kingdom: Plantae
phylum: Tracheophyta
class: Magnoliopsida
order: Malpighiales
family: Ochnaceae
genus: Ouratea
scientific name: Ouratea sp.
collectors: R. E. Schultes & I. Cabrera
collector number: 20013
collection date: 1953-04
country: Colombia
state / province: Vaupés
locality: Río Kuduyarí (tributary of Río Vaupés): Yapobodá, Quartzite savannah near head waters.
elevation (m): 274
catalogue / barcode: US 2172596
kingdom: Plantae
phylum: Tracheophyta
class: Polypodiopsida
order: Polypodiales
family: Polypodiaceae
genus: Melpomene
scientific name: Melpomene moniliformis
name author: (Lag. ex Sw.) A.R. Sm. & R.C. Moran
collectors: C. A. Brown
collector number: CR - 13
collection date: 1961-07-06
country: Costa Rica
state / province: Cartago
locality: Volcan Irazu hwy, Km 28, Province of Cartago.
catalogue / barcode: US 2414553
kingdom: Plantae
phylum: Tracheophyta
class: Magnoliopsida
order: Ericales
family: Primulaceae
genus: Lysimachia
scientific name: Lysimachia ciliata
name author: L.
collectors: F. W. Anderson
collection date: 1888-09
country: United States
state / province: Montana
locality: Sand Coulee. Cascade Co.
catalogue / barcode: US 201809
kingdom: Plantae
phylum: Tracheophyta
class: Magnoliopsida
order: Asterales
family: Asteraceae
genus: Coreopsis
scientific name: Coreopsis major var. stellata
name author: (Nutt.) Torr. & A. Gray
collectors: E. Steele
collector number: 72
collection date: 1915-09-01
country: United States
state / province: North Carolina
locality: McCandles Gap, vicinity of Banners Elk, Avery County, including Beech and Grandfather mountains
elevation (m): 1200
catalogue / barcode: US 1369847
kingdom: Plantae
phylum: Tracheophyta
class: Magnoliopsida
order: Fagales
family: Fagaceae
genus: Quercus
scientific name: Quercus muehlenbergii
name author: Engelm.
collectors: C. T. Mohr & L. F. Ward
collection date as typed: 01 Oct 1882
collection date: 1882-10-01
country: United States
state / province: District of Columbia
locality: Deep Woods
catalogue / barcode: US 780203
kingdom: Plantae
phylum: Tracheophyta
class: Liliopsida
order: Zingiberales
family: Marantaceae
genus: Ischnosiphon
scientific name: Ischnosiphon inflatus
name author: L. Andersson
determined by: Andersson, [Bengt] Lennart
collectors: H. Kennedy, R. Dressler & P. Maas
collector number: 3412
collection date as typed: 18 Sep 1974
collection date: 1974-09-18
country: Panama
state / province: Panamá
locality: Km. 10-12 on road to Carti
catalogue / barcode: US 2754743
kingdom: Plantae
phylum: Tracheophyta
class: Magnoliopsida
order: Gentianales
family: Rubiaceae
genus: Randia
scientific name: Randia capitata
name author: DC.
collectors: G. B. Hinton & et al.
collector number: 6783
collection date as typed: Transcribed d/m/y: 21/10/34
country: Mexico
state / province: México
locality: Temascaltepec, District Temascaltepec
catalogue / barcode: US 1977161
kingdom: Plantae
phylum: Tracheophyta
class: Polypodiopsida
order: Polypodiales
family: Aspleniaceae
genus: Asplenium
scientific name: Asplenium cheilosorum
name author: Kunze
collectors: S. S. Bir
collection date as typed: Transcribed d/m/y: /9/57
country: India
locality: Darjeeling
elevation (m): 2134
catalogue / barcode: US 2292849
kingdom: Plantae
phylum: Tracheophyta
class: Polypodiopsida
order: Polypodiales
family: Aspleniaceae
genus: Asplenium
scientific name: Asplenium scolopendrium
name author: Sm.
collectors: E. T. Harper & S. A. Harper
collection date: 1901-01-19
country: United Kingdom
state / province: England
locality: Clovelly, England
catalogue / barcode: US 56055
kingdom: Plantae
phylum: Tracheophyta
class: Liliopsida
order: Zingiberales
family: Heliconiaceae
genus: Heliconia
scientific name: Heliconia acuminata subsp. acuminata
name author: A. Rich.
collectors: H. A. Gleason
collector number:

☆ ☆ ☆ ☆

• [What is being asked]: Please give every line of the items above as a JSON list of strings, with one string per line and no blank lines.

• [Correct result]:
[
  "kingdom: Plantae",
  "phylum: Tracheophyta",
  "class: Magnoliopsida",
  "order: Malpighiales",
  "family: Ochnaceae",
  "genus: Ouratea",
  "scientific name: Ouratea sp.",
  "collectors: R. E. Schultes & I. Cabrera",
  "collector number: 20013",
  "collection date: 1953-04",
  "country: Colombia",
  "state / province: Vaupés",
  "locality: Río Kuduyarí (tributary of Río Vaupés): Yapobodá, Quartzite savannah near head waters.",
  "elevation (m): 274",
  "catalogue / barcode: US 2172596",
  "kingdom: Plantae",
  "phylum: Tracheophyta",
  "class: Polypodiopsida",
  "order: Polypodiales",
  "family: Polypodiaceae",
  "genus: Melpomene",
  "scientific name: Melpomene moniliformis",
  "name author: (Lag. ex Sw.) A.R. Sm. & R.C. Moran",
  "collectors: C. A. Brown",
  "collector number: CR - 13",
  "collection date: 1961-07-06",
  "country: Costa Rica",
  "state / province: Cartago",
  "locality: Volcan Irazu hwy, Km 28, Province of Cartago.",
  "catalogue / barcode: US 2414553",
  "kingdom: Plantae",
  "phylum: Tracheophyta",
  "class: Magnoliopsida",
  "order: Ericales",
  "family: Primulaceae",
  "genus: Lysimachia",
  "scientific name: Lysimachia ciliata",
  "name author: L.",
  "collectors: F. W. Anderson",
  "collection date: 1888-09",
  "country: United States",
  "state / province: Montana",
  "locality: Sand Coulee. Cascade Co.",
  "catalogue / barcode: US 201809",
  "kingdom: Plantae",
  "phylum: Tracheophyta",
  "class: Magnoliopsida",
  "order: Asterales",
  "family: Asteraceae",
  "genus: Coreopsis",
  "scientific name: Coreopsis major var. stellata",
  "name author: (Nutt.) Torr. & A. Gray",
  "collectors: E. Steele",
  "collector number: 72",
  "collection date: 1915-09-01",
  "country: United States",
  "state / province: North Carolina",
  "locality: McCandles Gap, vicinity of Banners Elk, Avery County, including Beech and Grandfather mountains",
  "elevation (m): 1200",
  "catalogue / barcode: US 1369847",
  "kingdom: Plantae",
  "phylum: Tracheophyta",
  "class: Magnoliopsida",
  "order: Fagales",
  "family: Fagaceae",
  "genus: Quercus",
  "scientific name: Quercus muehlenbergii",
  "name author: Engelm.",
  "collectors: C. T. Mohr & L. F. Ward",
  "collection date as typed: 01 Oct 1882",
  "collection date: 1882-10-01",
  "country: United States",
  "state / province: District of Columbia",
  "locality: Deep Woods",
  "catalogue / barcode: US 780203",
  "kingdom: Plantae",
  "phylum: Tracheophyta",
  "class: Liliopsida",
  "order: Zingiberales",
  "family: Marantaceae",
  "genus: Ischnosiphon",
  "scientific name: Ischnosiphon inflatus",
  "name author: L. Andersson",
  "determined by: Andersson, [Bengt] Lennart",
  "collectors: H. Kennedy, R. Dressler & P. Maas",
  "collector number: 3412",
  "collection date as typed: 18 Sep 1974",
  "collection date: 1974-09-18",
  "country: Panama",
  "state / province: Panamá",
  "locality: Km. 10-12 on road to Carti",
  "catalogue / barcode: US 2754743",
  "kingdom: Plantae",
  "phylum: Tracheophyta",
  "class: Magnoliopsida",
  "order: Gentianales",
  "family: Rubiaceae",
  "genus: Randia",
  "scientific name: Randia capitata",
  "name author: DC.",
  "collectors: G. B. Hinton & et al.",
  "collector number: 6783",
  "collection date as typed: Transcribed d/m/y: 21/10/34",
  "country: Mexico",
  "state / province: México",
  "locality: Temascaltepec, District Temascaltepec",
  "catalogue / barcode: US 1977161",
  "kingdom: Plantae",
  "phylum: Tracheophyta",
  "class: Polypodiopsida",
  "order: Polypodiales",
  "family: Aspleniaceae",
  "genus: Asplenium",
  "scientific name: Asplenium cheilosorum",
  "name author: Kunze",
  "collectors: S. S. Bir",
  "collection date as typed: Transcribed d/m/y: /9/57",
  "country: India",
  "locality: Darjeeling",
  "elevation (m): 2134",
  "catalogue / barcode: US 2292849",
  "kingdom: Plantae",
  "phylum: Tracheophyta",
  "class: Polypodiopsida",
  "order: Polypodiales",
  "family: Aspleniaceae",
  "genus: Asplenium",
  "scientific name: Asplenium scolopendrium",
  "name author: Sm.",
  "collectors: E. T. Harper & S. A. Harper",
  "collection date: 1901-01-19",
  "country: United Kingdom",
  "state / province: England",
  "locality: Clovelly, England",
  "catalogue / barcode: US 56055",
  "kingdom: Plantae",
  "phylum: Tracheophyta",
  "class: Liliopsida",
  "order: Zingiberales",
  "family: Heliconiaceae",
  "genus: Heliconia",
  "scientific name: Heliconia acuminata subsp. acuminata",
  "name author: A. Rich.",
  "collectors: H. A. Gleason",
  "collector number:"
]